Where is "enable CJK" option? I can't find the option.

Sorry about delay response.

When input CJK characters in en_US.UTF-8, OOo 2.3.0-6.3.fc8 has High CPU load.


Comment 4 Caolan McNamara 2007-10-16 10:20:14 UTC
In en_US use tools->options->language settings->languages->Enhanced language
support, toggle "Enabled for Asian languages" on

For a CJK locale it is automatically enabled. Doing this just makes the CJK
parts of the dialogs visible so we can see what font is used for CJK by default.
After using that, format->character will show the "Asian text font". What font
is shown there ? Change it to a suitable font for e.g. Japanese use Sazanami
Gothic and then type Japanese characters and see if the load is then much lower
than when typing Japanese with a non-suitable font selected.

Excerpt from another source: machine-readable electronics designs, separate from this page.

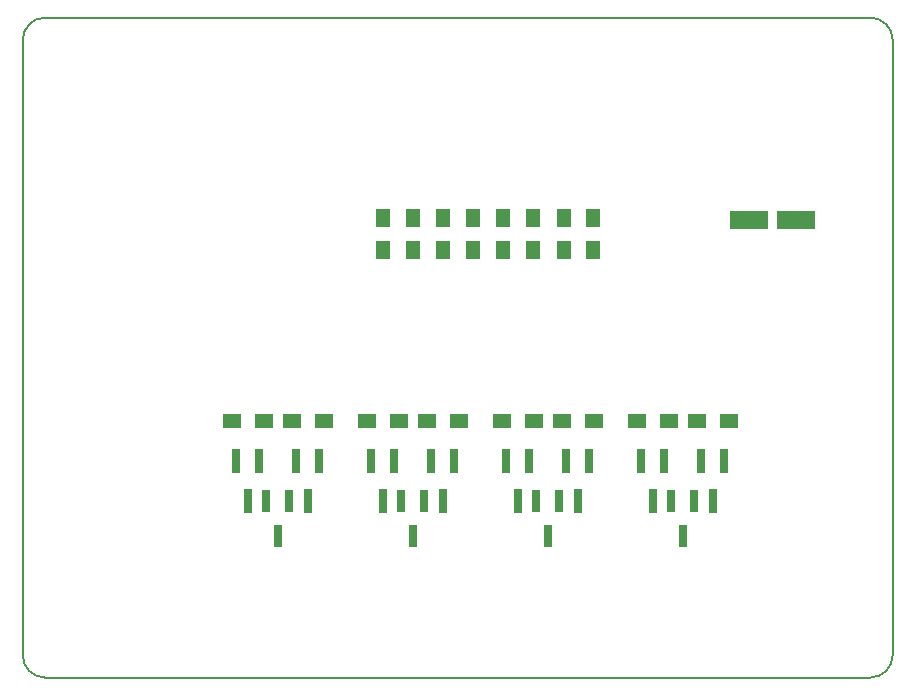
<source format=gbr>
%TF.GenerationSoftware,KiCad,Pcbnew,4.0.7*%
%TF.CreationDate,2018-07-13T11:03:56-06:00*%
%TF.ProjectId,valve_testing,76616C76655F74657374696E672E6B69,rev?*%
%TF.FileFunction,Paste,Bot*%
%FSLAX46Y46*%
G04 Gerber Fmt 4.6, Leading zero omitted, Abs format (unit mm)*
G04 Created by KiCad (PCBNEW 4.0.7) date Friday, July 13, 2018 'AMt' 11:03:56 AM*
%MOMM*%
%LPD*%
G01*
G04 APERTURE LIST*
%ADD10C,0.150000*%
%ADD11R,0.700000X2.000000*%
%ADD12R,1.300000X1.500000*%
%ADD13R,3.200000X1.500000*%
%ADD14R,0.800000X1.900000*%
%ADD15R,1.500000X1.300000*%
G04 APERTURE END LIST*
D10*
X157480000Y-51435000D02*
X157480000Y-50165000D01*
X83820000Y-51435000D02*
X83820000Y-50165000D01*
X83820000Y-100965000D02*
X83820000Y-102235000D01*
X157480000Y-101092000D02*
X157480000Y-102235000D01*
X83820000Y-51435000D02*
X83820000Y-100965000D01*
X157480000Y-51435000D02*
X157480000Y-101092000D01*
X83820000Y-102235000D02*
G75*
G03X85725000Y-104140000I1905000J0D01*
G01*
X85725000Y-48260000D02*
G75*
G03X83820000Y-50165000I0J-1905000D01*
G01*
X157480000Y-50165000D02*
G75*
G03X155575000Y-48260000I-1905000J0D01*
G01*
X155575000Y-104140000D02*
G75*
G03X157480000Y-102235000I0J1905000D01*
G01*
X155575000Y-48260000D02*
X85725000Y-48260000D01*
X85725000Y-104140000D02*
X155575000Y-104140000D01*
D11*
X113350000Y-85803000D03*
X115250000Y-85803000D03*
X114300000Y-89203000D03*
D12*
X129667000Y-65198000D03*
X129667000Y-67898000D03*
X114300000Y-65198000D03*
X114300000Y-67898000D03*
X116840000Y-65198000D03*
X116840000Y-67898000D03*
X119380000Y-65198000D03*
X119380000Y-67898000D03*
X121920000Y-65198000D03*
X121920000Y-67898000D03*
X124460000Y-65198000D03*
X124460000Y-67898000D03*
X127000000Y-65198000D03*
X127000000Y-67898000D03*
D13*
X145320000Y-65405000D03*
X149320000Y-65405000D03*
D12*
X132080000Y-65198000D03*
X132080000Y-67898000D03*
D14*
X104460000Y-89178000D03*
X106360000Y-89178000D03*
X105410000Y-92178000D03*
X115890000Y-89178000D03*
X117790000Y-89178000D03*
X116840000Y-92178000D03*
X127320000Y-89178000D03*
X129220000Y-89178000D03*
X128270000Y-92178000D03*
X138750000Y-89178000D03*
X140650000Y-89178000D03*
X139700000Y-92178000D03*
D11*
X101920000Y-85803000D03*
X103820000Y-85803000D03*
X102870000Y-89203000D03*
X107000000Y-85803000D03*
X108900000Y-85803000D03*
X107950000Y-89203000D03*
X118430000Y-85803000D03*
X120330000Y-85803000D03*
X119380000Y-89203000D03*
X124780000Y-85803000D03*
X126680000Y-85803000D03*
X125730000Y-89203000D03*
X129860000Y-85803000D03*
X131760000Y-85803000D03*
X130810000Y-89203000D03*
X136210000Y-85803000D03*
X138110000Y-85803000D03*
X137160000Y-89203000D03*
X141290000Y-85803000D03*
X143190000Y-85803000D03*
X142240000Y-89203000D03*
D15*
X101520000Y-82423000D03*
X104220000Y-82423000D03*
X109300000Y-82423000D03*
X106600000Y-82423000D03*
X112950000Y-82423000D03*
X115650000Y-82423000D03*
X120730000Y-82423000D03*
X118030000Y-82423000D03*
X124380000Y-82423000D03*
X127080000Y-82423000D03*
X132160000Y-82423000D03*
X129460000Y-82423000D03*
X135810000Y-82423000D03*
X138510000Y-82423000D03*
X143590000Y-82423000D03*
X140890000Y-82423000D03*
M02*

</source>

I suspect we just have high load because we're forced to constantly glyph
substitute for each character while it is being typed in, something that isn't
neccessary in the "normal" case of running OOo in the locale that the user
writes text in.

Comment 5 Caolan McNamara 2007-11-02 13:18:12 UTC
ok, so it's the glyph substitution stuff, I don't really know if theres actually
any way to fix this given the limitations of what we need to do to find the glyphs.

We've just gotten the substitution code integrated into 2.3.1, so hopefully from
that release on we've got everyone in the OOo world working from the same place
and we'll improve performance. So I'll close this as CANTFIX which sounds harsh
but I have hopes that this will improve by the next release.